Cattiite is an extremely rare magnesium phosphate mineral found primarily in unique phosphate-rich environments like the Big Fish River area. Collectors often find it as small, colorless to white tabular crystals that are highly prone to dehydration, requiring careful storage to prevent degradation. Due to its solubility and fragility, it is considered a specialty mineral primarily for advanced systematic collectors.
Is this cattiite?
5-step field checkRun through these checks against the specimen in your hand. The more boxes tick, the more confident the ID.
- 1Test the hardnessTry to scratch cattiite with a known reference. Cattiite sits at Mohs 2 — softer than the next harder reference, harder than the previous one.

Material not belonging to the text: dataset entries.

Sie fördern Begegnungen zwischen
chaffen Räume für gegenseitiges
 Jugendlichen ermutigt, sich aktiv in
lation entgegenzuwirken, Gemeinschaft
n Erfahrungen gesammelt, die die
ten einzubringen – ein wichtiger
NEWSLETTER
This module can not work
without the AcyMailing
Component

- 2Check the streakDrag the specimen across an unglazed porcelain plate. Cattiite leaves a white streak.
- 3Read the lusterHold the specimen under a strong light. Cattiite typically shows a vitreous luster.
- 4Match the color rangeCompare against the expected color range: colorless, white.
- 5Look at form & habitCrystal system: triclinic. Typical habit: tabular crystals.
Often confused with
Cattiite vs. its common look-alikes — and how to tell them apart in the field.
Often found alongside cattiite
Minerals reported to co-occur with cattiite. Spotting these in float or country rock is a strong cue you are in the right ground.
All properties
- Chemical formula
- Mg₃(PO₄)₂·22H₂O
- Mohs hardness
- 2
- Density
- 1.79 g/cm³
- Streak
- White
- Luster
- Vitreous
- Transparency
- Transparent
- Crystal system
- Triclinic
- Crystal habit
- Tabular Crystals
- Cleavage
- Perfect
- Rarity
- Rare
- Uses
- Collector
- Host rock
- Phosphate-rich Sedimentary Deposits
- Typical price
- $50-300 per specimen
Where rockhounds find cattiite
Classic worldwide localities
- Big Fish River, Yukon Territory, Canada
Field-hunting tip
Look in phosphate-rich sedimentary deposits country — that is the host setting where cattiite typically forms. If you start seeing struvite, vivianite in float, you are in the right ground. Field specimens usually show a tabular crystals habit, so train your eye for that shape before scanning the outcrop.